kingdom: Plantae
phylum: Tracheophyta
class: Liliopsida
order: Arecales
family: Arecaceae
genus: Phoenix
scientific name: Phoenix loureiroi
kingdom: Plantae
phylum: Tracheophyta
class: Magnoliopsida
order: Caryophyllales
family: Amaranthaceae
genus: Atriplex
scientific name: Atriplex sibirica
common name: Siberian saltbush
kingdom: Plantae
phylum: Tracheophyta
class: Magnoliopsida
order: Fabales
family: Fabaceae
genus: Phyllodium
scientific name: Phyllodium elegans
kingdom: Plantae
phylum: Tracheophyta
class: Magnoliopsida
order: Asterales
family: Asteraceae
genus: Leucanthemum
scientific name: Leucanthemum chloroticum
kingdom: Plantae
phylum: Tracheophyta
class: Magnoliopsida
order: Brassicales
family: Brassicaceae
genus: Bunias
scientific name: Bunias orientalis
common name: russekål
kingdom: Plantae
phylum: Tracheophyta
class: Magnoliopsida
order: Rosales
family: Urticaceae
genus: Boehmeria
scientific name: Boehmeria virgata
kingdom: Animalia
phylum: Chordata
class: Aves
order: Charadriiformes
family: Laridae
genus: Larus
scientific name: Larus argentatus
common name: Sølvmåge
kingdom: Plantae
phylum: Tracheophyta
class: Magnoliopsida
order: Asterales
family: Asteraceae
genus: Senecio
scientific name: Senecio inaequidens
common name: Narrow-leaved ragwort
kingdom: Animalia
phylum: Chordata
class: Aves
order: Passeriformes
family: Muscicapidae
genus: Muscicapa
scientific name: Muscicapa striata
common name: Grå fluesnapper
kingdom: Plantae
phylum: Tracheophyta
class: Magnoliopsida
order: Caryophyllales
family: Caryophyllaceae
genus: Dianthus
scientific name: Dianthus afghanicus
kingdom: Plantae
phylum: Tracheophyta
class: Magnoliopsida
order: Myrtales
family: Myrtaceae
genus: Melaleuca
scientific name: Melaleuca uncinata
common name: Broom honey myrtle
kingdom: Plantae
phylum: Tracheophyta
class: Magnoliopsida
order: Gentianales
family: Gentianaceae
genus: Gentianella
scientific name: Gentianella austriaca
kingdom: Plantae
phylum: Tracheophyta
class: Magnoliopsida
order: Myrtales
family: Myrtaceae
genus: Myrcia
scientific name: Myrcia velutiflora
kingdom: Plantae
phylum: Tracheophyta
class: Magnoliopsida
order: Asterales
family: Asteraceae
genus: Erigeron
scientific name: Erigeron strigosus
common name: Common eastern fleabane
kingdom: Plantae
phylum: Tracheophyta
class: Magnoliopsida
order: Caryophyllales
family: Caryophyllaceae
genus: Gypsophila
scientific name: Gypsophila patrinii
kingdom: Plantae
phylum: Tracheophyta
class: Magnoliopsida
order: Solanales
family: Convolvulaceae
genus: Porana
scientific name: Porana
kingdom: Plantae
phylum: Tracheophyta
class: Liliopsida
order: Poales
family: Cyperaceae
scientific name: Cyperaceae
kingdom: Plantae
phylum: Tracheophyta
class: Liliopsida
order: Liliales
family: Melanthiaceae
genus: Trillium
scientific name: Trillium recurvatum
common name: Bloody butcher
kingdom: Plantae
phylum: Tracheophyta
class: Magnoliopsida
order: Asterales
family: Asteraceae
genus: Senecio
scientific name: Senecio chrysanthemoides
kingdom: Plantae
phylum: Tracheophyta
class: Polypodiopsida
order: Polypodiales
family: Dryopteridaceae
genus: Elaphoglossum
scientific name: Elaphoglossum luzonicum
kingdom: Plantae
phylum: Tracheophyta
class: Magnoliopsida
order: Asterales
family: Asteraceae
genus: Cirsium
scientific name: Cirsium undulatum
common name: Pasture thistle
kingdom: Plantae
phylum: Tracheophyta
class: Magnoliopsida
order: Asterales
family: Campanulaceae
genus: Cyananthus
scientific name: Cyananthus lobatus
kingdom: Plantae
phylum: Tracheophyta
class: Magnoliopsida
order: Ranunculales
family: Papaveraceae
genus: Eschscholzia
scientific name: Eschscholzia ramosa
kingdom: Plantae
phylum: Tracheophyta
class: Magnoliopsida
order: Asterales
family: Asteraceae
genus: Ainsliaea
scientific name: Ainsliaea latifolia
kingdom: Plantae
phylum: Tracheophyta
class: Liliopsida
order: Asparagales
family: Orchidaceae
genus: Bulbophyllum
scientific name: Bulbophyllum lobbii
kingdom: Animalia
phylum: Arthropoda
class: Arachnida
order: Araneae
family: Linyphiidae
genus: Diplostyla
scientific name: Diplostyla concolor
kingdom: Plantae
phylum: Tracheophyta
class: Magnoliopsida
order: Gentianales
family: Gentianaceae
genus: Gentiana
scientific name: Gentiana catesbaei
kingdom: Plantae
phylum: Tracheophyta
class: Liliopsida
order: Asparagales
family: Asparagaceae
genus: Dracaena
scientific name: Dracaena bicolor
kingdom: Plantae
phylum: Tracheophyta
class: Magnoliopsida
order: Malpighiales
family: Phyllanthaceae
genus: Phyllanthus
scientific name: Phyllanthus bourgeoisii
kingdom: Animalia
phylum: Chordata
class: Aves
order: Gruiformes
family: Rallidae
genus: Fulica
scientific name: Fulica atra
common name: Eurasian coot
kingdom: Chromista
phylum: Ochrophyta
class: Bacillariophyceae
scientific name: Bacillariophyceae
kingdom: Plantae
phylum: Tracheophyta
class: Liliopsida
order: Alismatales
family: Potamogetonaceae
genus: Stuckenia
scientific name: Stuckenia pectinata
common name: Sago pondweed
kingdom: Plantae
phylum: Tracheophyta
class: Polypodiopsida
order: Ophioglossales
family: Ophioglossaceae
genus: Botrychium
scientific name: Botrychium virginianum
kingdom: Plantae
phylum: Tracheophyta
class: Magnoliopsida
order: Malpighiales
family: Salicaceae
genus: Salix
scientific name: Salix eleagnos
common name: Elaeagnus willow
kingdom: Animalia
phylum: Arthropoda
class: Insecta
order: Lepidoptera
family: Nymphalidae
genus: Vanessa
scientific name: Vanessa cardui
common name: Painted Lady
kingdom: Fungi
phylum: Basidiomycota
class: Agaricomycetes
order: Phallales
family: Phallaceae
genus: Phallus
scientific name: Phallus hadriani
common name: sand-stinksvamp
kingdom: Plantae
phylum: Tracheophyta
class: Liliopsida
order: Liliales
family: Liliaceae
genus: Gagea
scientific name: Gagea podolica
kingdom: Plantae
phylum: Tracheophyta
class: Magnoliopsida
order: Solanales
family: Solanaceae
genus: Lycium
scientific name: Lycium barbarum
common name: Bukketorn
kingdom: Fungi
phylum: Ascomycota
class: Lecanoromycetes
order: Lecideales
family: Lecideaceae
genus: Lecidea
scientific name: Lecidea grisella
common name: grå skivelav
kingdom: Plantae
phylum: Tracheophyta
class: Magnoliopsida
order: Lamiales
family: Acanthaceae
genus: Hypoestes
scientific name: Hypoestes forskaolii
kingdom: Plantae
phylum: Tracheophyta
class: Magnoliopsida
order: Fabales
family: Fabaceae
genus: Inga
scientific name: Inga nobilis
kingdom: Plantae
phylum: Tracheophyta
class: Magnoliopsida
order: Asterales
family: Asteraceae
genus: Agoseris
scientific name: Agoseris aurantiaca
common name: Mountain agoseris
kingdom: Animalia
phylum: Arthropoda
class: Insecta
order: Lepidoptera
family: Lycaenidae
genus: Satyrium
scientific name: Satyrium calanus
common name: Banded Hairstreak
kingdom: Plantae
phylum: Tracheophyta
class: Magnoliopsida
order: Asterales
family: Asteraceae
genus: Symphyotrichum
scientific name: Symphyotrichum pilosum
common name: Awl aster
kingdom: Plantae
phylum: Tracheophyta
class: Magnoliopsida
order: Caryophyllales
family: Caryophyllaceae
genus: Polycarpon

Exercise requirements -
Write out, without alteration, every line of the material from the line containing "scientific name: Lecidea grisella" through the final line of the material, both included.

Exercise solution -
scientific name: Lecidea grisella
common name: grå skivelav
kingdom: Plantae
phylum: Tracheophyta
class: Magnoliopsida
order: Lamiales
family: Acanthaceae
genus: Hypoestes
scientific name: Hypoestes forskaolii
kingdom: Plantae
phylum: Tracheophyta
class: Magnoliopsida
order: Fabales
family: Fabaceae
genus: Inga
scientific name: Inga nobilis
kingdom: Plantae
phylum: Tracheophyta
class: Magnoliopsida
order: Asterales
family: Asteraceae
genus: Agoseris
scientific name: Agoseris aurantiaca
common name: Mountain agoseris
kingdom: Animalia
phylum: Arthropoda
class: Insecta
order: Lepidoptera
family: Lycaenidae
genus: Satyrium
scientific name: Satyrium calanus
common name: Banded Hairstreak
kingdom: Plantae
phylum: Tracheophyta
class: Magnoliopsida
order: Asterales
family: Asteraceae
genus: Symphyotrichum
scientific name: Symphyotrichum pilosum
common name: Awl aster
kingdom: Plantae
phylum: Tracheophyta
class: Magnoliopsida
order: Caryophyllales
family: Caryophyllaceae
genus: Polycarpon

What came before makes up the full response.